Short Bio: Since 2021, Dr. Séverin Lemaignan has been Senior Scientist at Barcelona-based PAL Robotics. He leads the Social Intelligence team, in charge of designing and developing the socio-cognitive capabilities of robots such as TIAGo and ARI. He was previously Associate Professor in Social Robotics and AI at the Bristol Robotics Laboratory, University of the West of England, Bristol. He obtained a joint PhD in Cognitive Robotics from CNRS/LAAS (France) and the Technical University of Munich (Germany) in 2012. He then joined the EPFL (Switzerland) and Plymouth University (UK) as post-doc, then lecturer in Robotics until 2018, when he joined the Bristol Robotics Lab. His research interest primarily concerns the socio-cognitive aspects of human-robot interaction and he has focused his recent experimental work on child-robot interaction and human-in-the-loop machine learning for social robots. Séverin Lemaignan has been involved in several European projects related to social and cognitive robotics (SPRING, SHAPES, DREAM,…) and was awarded in 2015 a EU H2020 Marie Skłodowska-Curie Individual Fellowship for his project on robots and theory of mind.

AGAINST

Short Bio: Eric Eaton is a research associate professor in the Department of Computer and Information Science at the University of Pennsylvania, with a secondary appointment in Biomedical and Health Informatics at Children’s Hospital of Philadelphia. He directs the lifelong machine learning research group within the General Robotics, Automation, Sensing, and Perception (GRASP) lab at Penn. His research focuses on developing versatile AI systems that can learn multiple tasks over a lifetime of experience in complex environments, transfer learned knowledge to rapidly acquire new abilities, and collaborate effectively with humans and other agents through interaction.

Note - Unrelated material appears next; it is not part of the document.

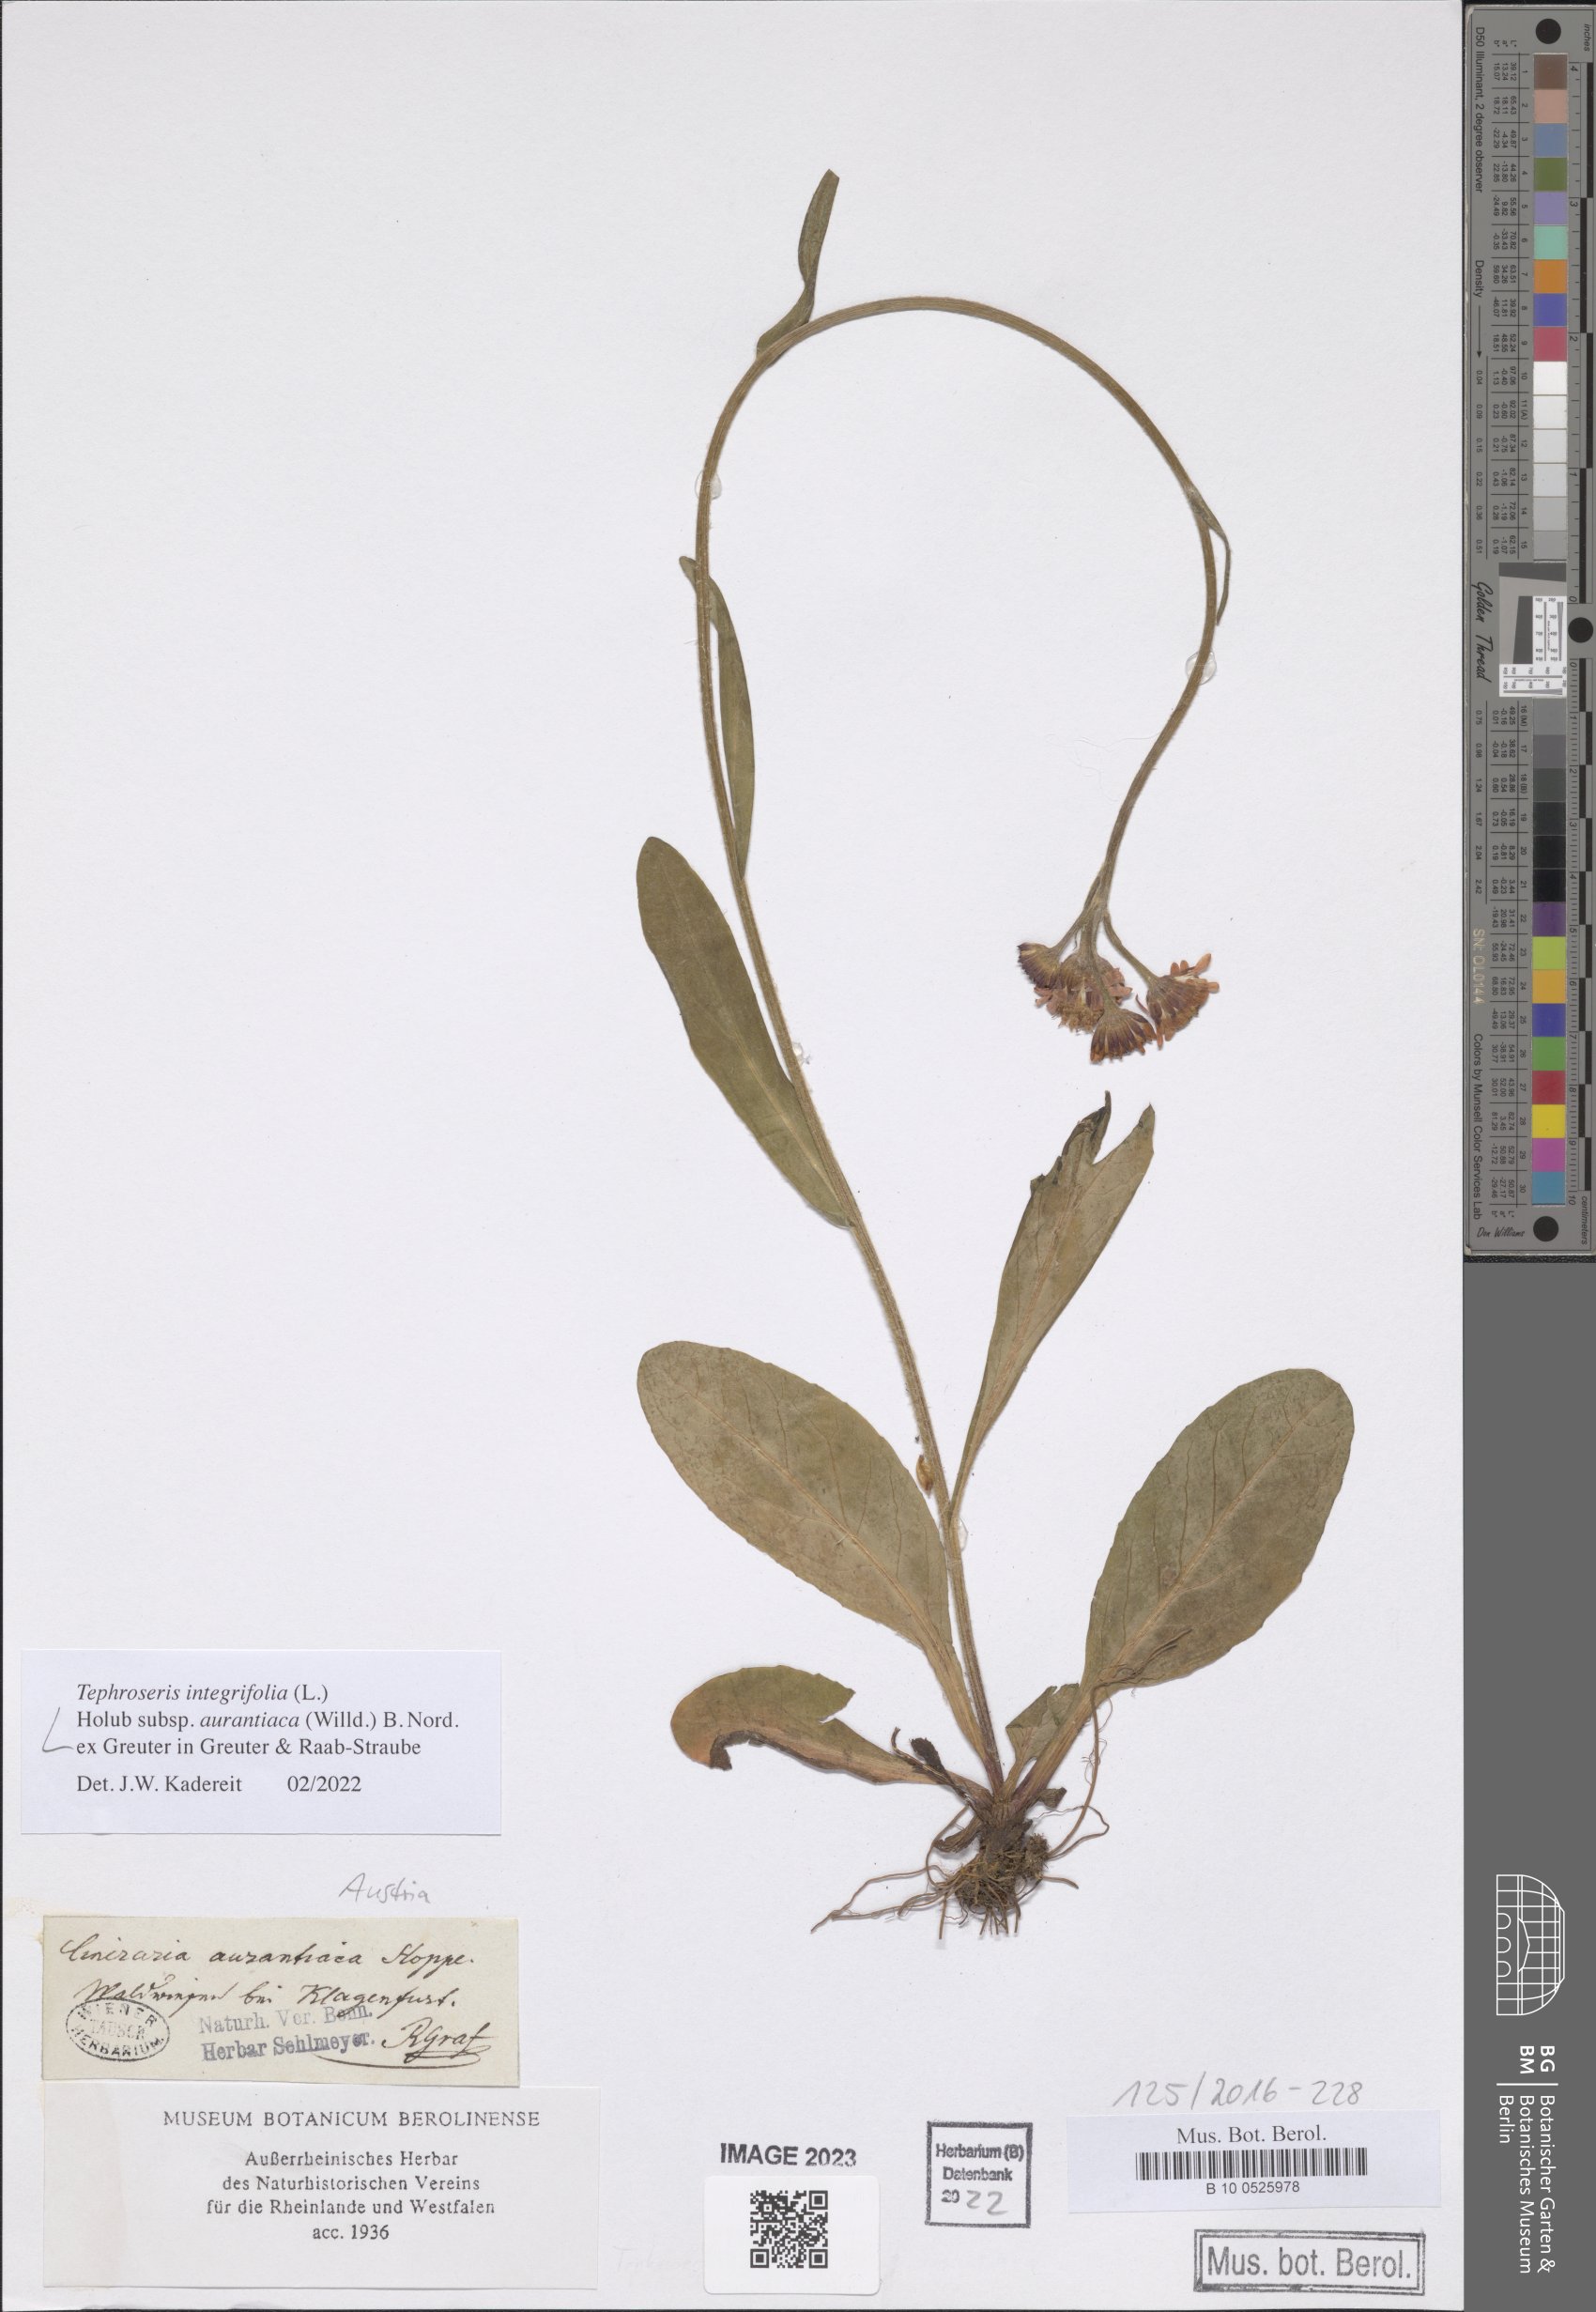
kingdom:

This work spans a number of topics, including lifelong and continual learning, transfer learning, deep learning, reinforcement learning, machine perception, and interactive AI. Dr. Eaton’s research applies these methods to problems in service robotics and precision medicine.

Short Bio: Karol Hausman is a Staff Research Scientist at Google Brain and an Adjunct Professor at Stanford working on robotics and machine learning. He is interested in enabling robots to acquire general-purpose skills with minimal supervision in the real world. He received his PhD in CS from the University of Southern California and Masters from the Technical University Munich. When he is not debugging robots at Google, he teaches Deep RL class at Stanford.